System (100) may also comprise a prime fluid reservoir (14) to contain fluid for priming and/or flushing system (100). System (100) may also comprises a plurality of valves, e.g. clamps (15), (22)-(28), recirculation valve (8), and reversing valve (9), each under signal control of controller (21) to effect automated priming of system (100) by circulating prime fluid urged by blood pump (4) from prime fluid reservoir (14) along selected fluid flow paths. In an embodiment, the selected fluid flow paths includes a fluid flow path connecting the prime fluid reservoir (14) and dialyser (5). In another example, the selected fluid flow paths includes a fluid flow path connecting the prime fluid reservoir (14) and dialyser (6). In another example, the selected fluid flow paths includes a fluid flow path connecting prime fluid reservoir (14) and arterial interface (1). In another example, the selected fluid flow paths includes a fluid flow path connecting prime fluid reservoir (14) and venous interface (11). System (100) may also comprise controller (21) which is configured to control the valves of system (100) to remove dialyser (5) or (6) from the blood flow path to facilitate replacement of the dialyser.
Controller (21) may also comprise connections for communicating with any pump of a renal therapy system according to this disclosure. Controller (21) may comprise a sensor connection for monitoring a pump rotation status, e.g. of blood pump (4). In an embodiment, the sensor connection may be an encoder connection.
Controller (21) may comprise a connection(s) to a pressure sensor, e.g. pressure sensors (3) (10) on the arterial and venous lines respectively, and/or a second connection (910). Controller (21) may also comprise a connection to fluid detector (20) for detecting blood in ultrafiltrated fluid, a connection for the air detector (7) and a connection for an optional sensor(s) to reservoirs (13), (14), (17) to indicate if the reservoir(s) are empty and/or full. Controller may also comprise additional sensor and driver ports to enable additional treatment modalities.

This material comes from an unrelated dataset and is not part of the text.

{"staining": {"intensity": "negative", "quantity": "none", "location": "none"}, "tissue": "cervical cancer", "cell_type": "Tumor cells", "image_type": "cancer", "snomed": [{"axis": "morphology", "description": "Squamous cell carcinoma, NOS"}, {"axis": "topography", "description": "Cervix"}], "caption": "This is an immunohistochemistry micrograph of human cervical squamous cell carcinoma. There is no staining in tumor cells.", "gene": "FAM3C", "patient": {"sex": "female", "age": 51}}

Controller (21) may be coupled to a data system (1003) for storing treatment data of a blood treatment device (e.g. an SD Card port and SD Card, digital data storage memory card, TF card, USB flash drive storage element, and/or may be configured to communicate with cloud services such as iCloud, Dropbox, Google clouds, or any other digital data servers). Data system (1003) may also comprises a universal asynchronous receiver-transmitter (UART) to allow communication with other devices, e.g. a smartphone or a computer, for transmitting data for analysis and/or storage. UART may include or be coupled to a wireless transceiver for wireless communication with such other devices, e.g., by way of infra-red, Bluetooth, Wi-Fi, or the like. Controller (21) may also be coupled to clamps (15), (18), (22)-(28), recirculation valve (8), reversing valve (9), blood pump (4), anticoagulant pump (12), fluid removal pump (16), air removal system (50), arterial access pressure sensor (3), venous access pressure sensor (10), ultrafiltered fluid pressure sensor (19), fluid detector (20), air detector (7), display (1015), and/or alarm (1016) via a network (1500). Network (1500) may include any wired or wireless communication path, such as an electrical circuit. In some embodiments, the network (1500) may include one or more busses, interconnects, wires, circuits, and/or any other connection and/or control circuit, or a combination thereof. In some embodiments, the network (1500) may include a wired or a wireless wide area network (WAN), local area network (LAN), a combination thereof, or the like. In some embodiments, the network (1500) may include a Bluetooth® network, a Bluetooth® low energy network, a short-range communication network, or the like.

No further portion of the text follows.